The new requirement is a further stumbling block for money managers who are already constrained by onerous rules when dealing with US citizens as clients.

As if things weren't bad enough because of the global financial crisis, managers of money of US citizens in Asia now face another obstacle when it comes to attracting this particular set of clients. 

A new requirement for US taxpayers to declare offshore accounts is potentially going to hurt private banks, consumer banks, securities firms and fund houses -- practically any entity that manages money for US citizens in Asia. Hong Kong and Singapore, in particular, are home to many US citizens.

Under existing rules, having US citizens as clients is already onerous due to the legal and tax requirements involved.

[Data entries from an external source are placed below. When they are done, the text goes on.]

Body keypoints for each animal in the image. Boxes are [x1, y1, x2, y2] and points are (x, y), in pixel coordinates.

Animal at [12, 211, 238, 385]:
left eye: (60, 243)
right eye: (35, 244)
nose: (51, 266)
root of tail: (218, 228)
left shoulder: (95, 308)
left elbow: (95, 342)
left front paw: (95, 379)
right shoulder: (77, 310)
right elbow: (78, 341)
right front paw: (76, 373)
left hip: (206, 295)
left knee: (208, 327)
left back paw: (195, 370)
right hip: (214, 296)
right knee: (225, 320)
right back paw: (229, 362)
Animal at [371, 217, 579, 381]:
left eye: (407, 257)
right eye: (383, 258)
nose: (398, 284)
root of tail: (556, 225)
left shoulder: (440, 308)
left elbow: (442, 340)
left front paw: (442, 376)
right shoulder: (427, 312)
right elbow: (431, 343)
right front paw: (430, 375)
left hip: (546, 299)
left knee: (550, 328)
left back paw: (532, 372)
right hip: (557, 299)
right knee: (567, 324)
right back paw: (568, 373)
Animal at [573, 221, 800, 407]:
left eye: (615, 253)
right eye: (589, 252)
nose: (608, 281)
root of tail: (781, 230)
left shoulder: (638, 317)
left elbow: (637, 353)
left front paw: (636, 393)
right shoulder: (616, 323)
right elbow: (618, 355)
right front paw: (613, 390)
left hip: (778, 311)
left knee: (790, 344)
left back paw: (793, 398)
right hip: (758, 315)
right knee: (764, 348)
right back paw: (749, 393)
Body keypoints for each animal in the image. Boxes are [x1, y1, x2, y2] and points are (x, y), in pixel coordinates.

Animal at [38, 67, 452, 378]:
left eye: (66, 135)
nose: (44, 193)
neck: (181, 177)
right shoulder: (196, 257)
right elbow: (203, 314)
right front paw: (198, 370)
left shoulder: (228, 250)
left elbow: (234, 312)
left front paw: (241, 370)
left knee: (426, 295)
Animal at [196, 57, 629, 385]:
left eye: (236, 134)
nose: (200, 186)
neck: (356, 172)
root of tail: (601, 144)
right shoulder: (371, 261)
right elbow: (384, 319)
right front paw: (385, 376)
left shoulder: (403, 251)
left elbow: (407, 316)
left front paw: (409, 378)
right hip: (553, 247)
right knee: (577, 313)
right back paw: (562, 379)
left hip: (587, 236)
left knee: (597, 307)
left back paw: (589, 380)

With the latest guidance from the US Internal Revenue Service, which came into effect on March 23, Asia-based US taxpayers with undeclared offshore bank accounts and entities have been urged to take advantage of new voluntary disclosure guidelines and report their assets before a deadline of September 23.

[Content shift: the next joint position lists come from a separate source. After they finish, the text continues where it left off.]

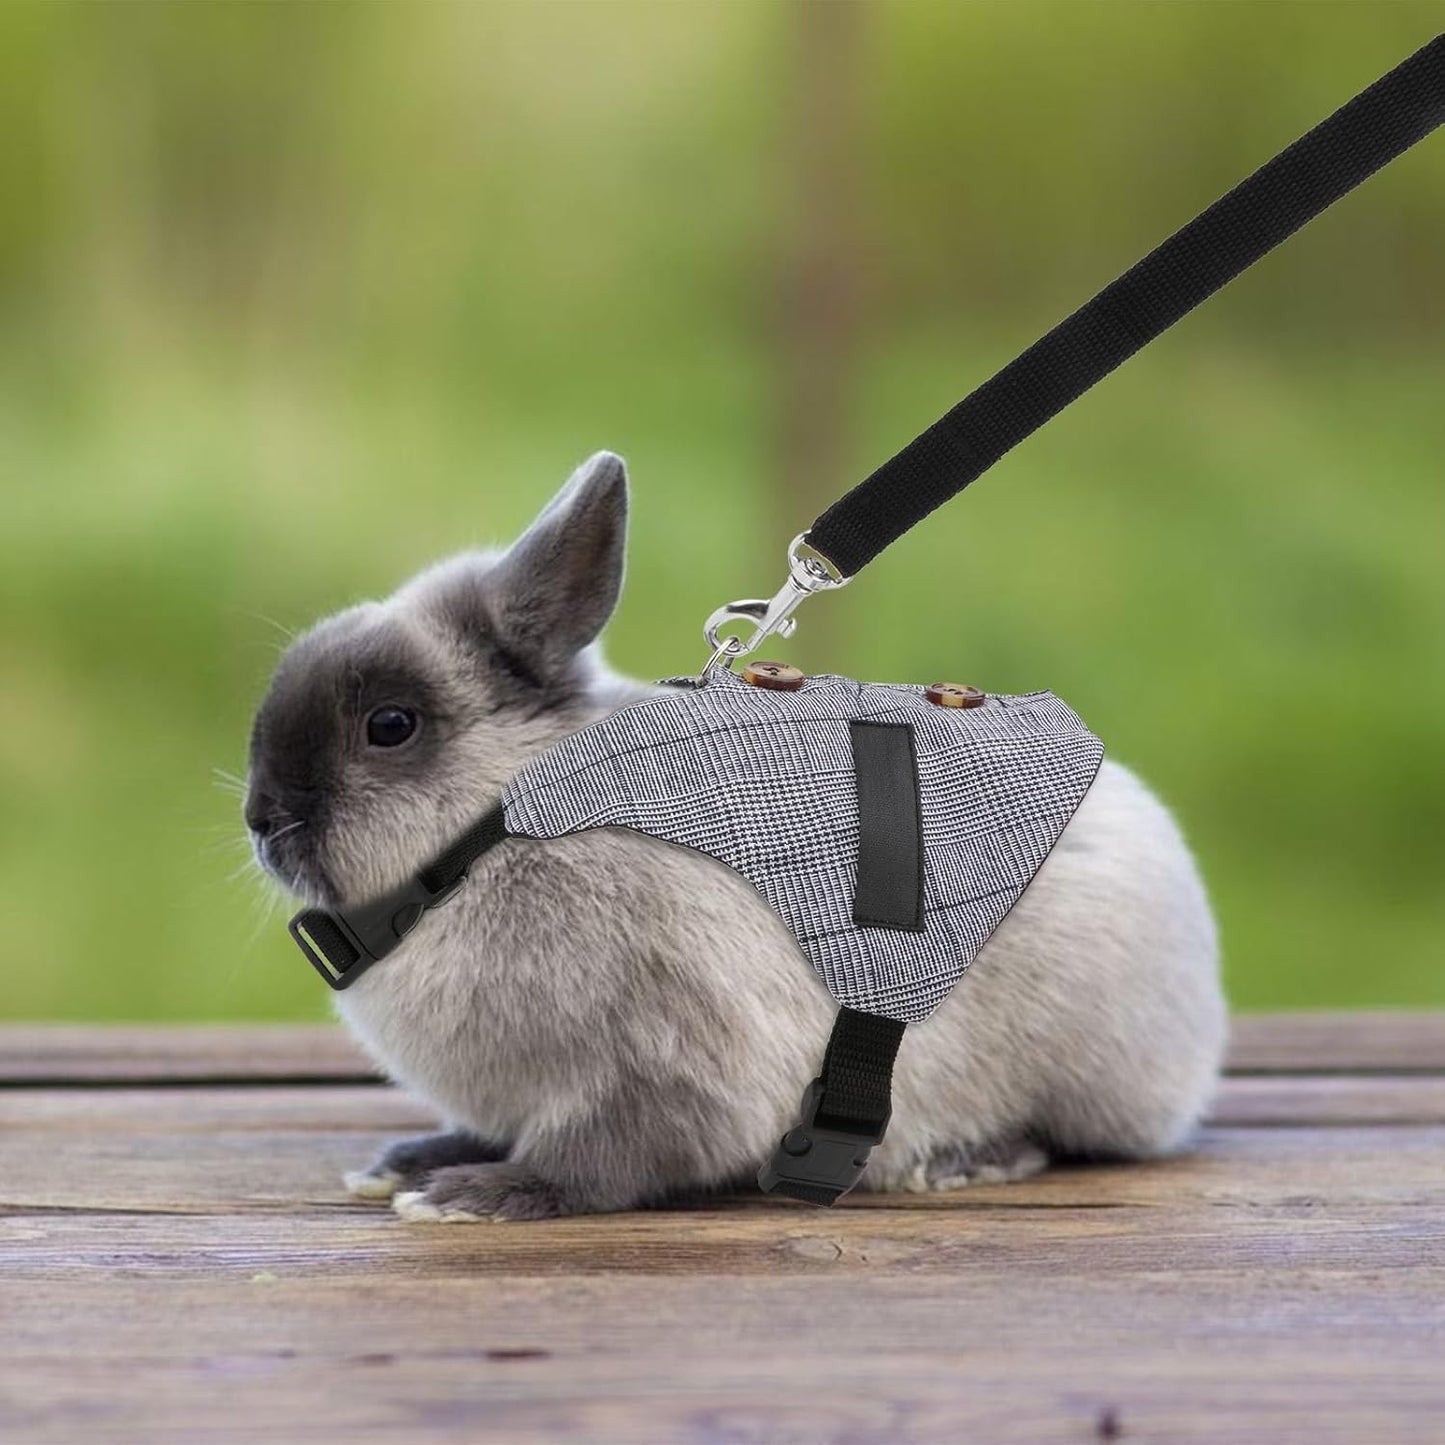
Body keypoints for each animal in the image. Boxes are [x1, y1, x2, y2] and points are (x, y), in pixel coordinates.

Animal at [243, 450, 1226, 1222]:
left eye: (392, 726)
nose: (260, 819)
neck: (508, 824)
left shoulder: (663, 1069)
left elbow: (598, 1160)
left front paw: (476, 1197)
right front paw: (410, 1163)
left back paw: (957, 1161)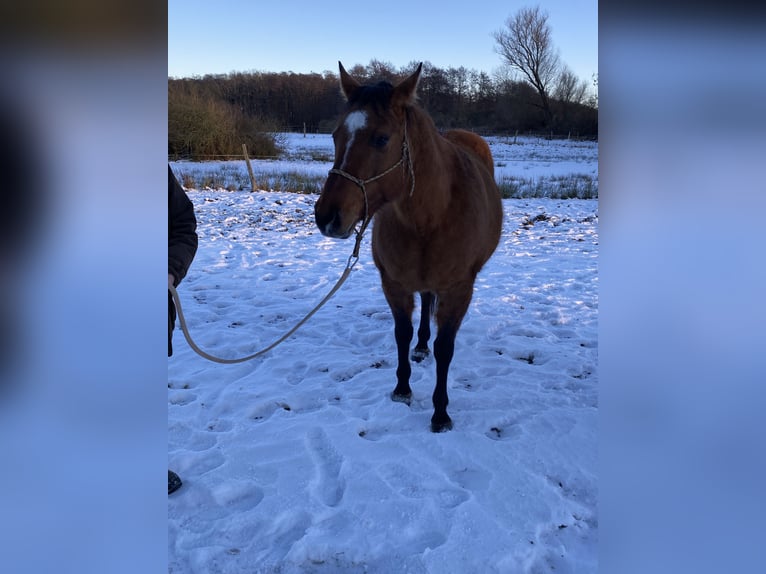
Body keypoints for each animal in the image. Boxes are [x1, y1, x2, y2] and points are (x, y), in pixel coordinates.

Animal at [314, 62, 503, 432]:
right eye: (335, 136)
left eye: (381, 139)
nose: (327, 216)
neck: (430, 216)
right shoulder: (394, 284)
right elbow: (401, 333)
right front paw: (402, 388)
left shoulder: (459, 290)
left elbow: (446, 348)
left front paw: (440, 412)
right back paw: (420, 346)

By beating the deadline, US taxpayers in Asia "can generally avoid prosecution", says Kurt Rademacher, a Hong Kong-based partner at Withers, a law firm that advises high-net-worth individuals. He notes that IRD Commissioner Douglas Shulman has said that US taxpayers who don't come forward by the deadline will face a "more dire" situation.

Despite the IRS guidance having been issued six weeks ago, a large number of US citizens in Asia have yet to act on the voluntary disclosure. Those that AsianInvestor spoke with say the inaction is largely due to a lack of understanding of exactly what the requirements are and the method of disclosure. This is where law firms like Withers enter the picture. For his part, Rademacher advises full compliance.

According to Withers, a foreign bank account report (FBAR) is required of all US citizens and residents, green card holders, and persons (a term which includes entities) who have a financial interest in or signature authority over financial accounts in foreign countries exceeding $10,000 in total.

The penalty for failing to file an FBAR is $10,000 per account per year if the failure was non-wilful. If the failure to file was wilful, the penalty is the greater of $100,000 or 50% of the balance of each account per year. In severe cases, wilful violations can lead to harsh criminal sanctions of up to a $500,000 fine and 10 years in prison, in addition to the civil penalties.

Rademacher says recent changes to the FBAR form has broadened the scope of accounts that trigger a filing obligation in which the financial interest needs to be stated.

The latest guidance from the IRS comes in the wake of ongoing efforts by both the IRS and the Department of Justice to uncover names of US taxpayers with undeclared offshore accounts. Additional scrutiny from the G20 has focused on numerous international finance centres, including Hong Kong, Singapore, Switzerland, Lichtenstein, Luxembourg and Monaco. All of these jurisdictions have agreed in recent weeks to modify their international information sharing agreements to comply with OECD standards.